#### [EXCERPT TO READ]

Begin

Amdahl's Law, Gustafson's Trend, and the Performance Limits of Parallel Applications


Download PDF

Amdahl's Law, Gustafson's Trend, and the Performance Limits of Parallel Applications [PDF 120KB]


Abstract

Parallelization is a core strategic-planning consideration for all software makers, and the amount of performance benefit available from parallelizing a given application (or part of an application) is a key aspect of setting performance goals for the parallelization process. Theoretical discussions of performance potential are necessarily the starting point for understanding the critical issues involved, before moving to practical issues associated with a given project. Amdahl's Law and its modification by Gustafson's trend give us the basic means to understand what's possible for a given application, and tools and best practices give us the means to decide how to use that information in practice.

End

#### [LIST OF TASKS]
[A] According to the abstract on Amdahl's Law, what gives us the means to decide how to use information about an application's performance potential in practice?
[B] Please carry on the abstract on Amdahl's Law and parallel performance, picking up after its last sentence.

(Collected data entries)
Begin

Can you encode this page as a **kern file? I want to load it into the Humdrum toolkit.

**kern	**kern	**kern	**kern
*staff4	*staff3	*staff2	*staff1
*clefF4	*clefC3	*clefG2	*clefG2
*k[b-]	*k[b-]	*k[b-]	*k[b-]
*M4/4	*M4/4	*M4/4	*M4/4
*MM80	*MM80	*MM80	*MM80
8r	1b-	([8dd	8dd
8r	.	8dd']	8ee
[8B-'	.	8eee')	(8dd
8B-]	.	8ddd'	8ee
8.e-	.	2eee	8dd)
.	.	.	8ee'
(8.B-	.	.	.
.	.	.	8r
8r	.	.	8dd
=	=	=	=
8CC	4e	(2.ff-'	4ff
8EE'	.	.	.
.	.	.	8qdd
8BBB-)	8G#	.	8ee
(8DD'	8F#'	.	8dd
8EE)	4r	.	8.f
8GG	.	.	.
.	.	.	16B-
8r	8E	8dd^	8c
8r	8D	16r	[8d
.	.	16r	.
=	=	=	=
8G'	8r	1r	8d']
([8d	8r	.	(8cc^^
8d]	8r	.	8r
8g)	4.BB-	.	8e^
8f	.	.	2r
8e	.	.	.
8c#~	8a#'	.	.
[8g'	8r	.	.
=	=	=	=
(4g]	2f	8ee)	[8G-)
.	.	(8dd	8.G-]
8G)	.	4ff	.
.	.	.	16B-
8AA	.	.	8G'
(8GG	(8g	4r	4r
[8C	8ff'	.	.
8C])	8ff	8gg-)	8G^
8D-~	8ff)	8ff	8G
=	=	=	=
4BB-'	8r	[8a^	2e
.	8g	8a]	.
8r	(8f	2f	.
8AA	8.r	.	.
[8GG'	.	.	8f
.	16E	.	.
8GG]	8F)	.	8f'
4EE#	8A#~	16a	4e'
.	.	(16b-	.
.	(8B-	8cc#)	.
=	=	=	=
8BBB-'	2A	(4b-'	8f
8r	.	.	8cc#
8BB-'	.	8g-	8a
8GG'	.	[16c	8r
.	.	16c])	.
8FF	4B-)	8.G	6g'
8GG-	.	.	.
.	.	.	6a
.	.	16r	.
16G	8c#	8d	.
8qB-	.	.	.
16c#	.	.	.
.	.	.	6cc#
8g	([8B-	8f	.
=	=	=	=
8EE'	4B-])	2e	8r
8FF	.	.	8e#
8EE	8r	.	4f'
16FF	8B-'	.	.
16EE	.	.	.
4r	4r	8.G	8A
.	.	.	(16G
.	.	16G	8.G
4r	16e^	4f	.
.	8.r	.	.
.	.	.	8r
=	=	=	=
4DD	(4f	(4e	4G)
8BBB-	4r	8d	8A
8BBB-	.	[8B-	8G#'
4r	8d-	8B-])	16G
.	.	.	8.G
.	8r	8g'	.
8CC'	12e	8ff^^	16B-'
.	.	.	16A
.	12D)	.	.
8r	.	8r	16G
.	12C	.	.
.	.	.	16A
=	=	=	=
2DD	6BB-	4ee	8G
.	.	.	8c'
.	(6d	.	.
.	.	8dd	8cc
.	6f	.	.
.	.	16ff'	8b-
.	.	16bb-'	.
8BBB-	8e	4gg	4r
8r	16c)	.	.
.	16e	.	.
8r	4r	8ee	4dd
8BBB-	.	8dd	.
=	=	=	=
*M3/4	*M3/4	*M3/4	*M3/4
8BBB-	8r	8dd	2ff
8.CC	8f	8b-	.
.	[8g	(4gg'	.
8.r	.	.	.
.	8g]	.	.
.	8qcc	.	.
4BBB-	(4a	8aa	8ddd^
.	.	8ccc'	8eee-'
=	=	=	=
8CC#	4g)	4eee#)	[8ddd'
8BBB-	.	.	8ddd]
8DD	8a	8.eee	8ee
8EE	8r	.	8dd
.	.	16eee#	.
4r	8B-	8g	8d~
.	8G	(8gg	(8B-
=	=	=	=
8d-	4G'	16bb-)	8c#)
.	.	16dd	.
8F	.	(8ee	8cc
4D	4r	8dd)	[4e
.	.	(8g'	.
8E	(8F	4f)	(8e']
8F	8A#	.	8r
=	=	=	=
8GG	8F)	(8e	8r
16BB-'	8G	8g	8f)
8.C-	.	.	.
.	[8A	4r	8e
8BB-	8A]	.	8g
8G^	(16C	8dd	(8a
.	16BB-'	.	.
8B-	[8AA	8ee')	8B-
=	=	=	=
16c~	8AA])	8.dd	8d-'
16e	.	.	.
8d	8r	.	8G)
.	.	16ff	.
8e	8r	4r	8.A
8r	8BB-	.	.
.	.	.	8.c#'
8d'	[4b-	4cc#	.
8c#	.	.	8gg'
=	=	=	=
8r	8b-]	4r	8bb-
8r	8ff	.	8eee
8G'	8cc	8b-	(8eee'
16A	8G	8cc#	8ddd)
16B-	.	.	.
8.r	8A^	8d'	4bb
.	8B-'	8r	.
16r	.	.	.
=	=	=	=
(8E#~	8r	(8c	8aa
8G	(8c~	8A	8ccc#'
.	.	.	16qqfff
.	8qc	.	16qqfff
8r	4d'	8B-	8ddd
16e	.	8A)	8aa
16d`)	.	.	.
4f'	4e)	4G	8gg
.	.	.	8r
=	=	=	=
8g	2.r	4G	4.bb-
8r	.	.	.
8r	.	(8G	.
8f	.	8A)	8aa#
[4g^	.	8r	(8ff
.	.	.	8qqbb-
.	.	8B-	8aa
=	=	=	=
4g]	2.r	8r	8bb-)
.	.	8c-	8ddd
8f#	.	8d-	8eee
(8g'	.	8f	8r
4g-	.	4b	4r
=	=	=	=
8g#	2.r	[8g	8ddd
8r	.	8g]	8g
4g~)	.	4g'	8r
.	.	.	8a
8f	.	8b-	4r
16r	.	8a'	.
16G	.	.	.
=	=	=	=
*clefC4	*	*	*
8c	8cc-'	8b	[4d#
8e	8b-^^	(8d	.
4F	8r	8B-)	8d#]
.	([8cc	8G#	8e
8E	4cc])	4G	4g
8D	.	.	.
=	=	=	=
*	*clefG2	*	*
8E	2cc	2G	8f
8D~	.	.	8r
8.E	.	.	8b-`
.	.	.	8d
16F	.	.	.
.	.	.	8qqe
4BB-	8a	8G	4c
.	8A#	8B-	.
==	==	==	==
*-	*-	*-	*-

End

#### [ANSWERS TO THE PROBLEMS]
[A] Tools and best practices.

[B]
Overview

Whatever else the future holds, processors will deliver increasing performance for the foreseeable future through parallelization, manifested by higher numbers of execution cores per processor package. There will no doubt be other dramatic enhancements, but multi-core processing is unique in the sense that both the trend itself and the means to take advantage of it (as well as the penalties for failing to do so) are highly predictable.

Software makers can be relatively assured that their efforts in threading their applications will afford them performance benefits in both the near and longer terms. Moreover, it is clear that robust threading practices will continue to become even more important as time goes on and the number of cores in mainstream processors continues to grow.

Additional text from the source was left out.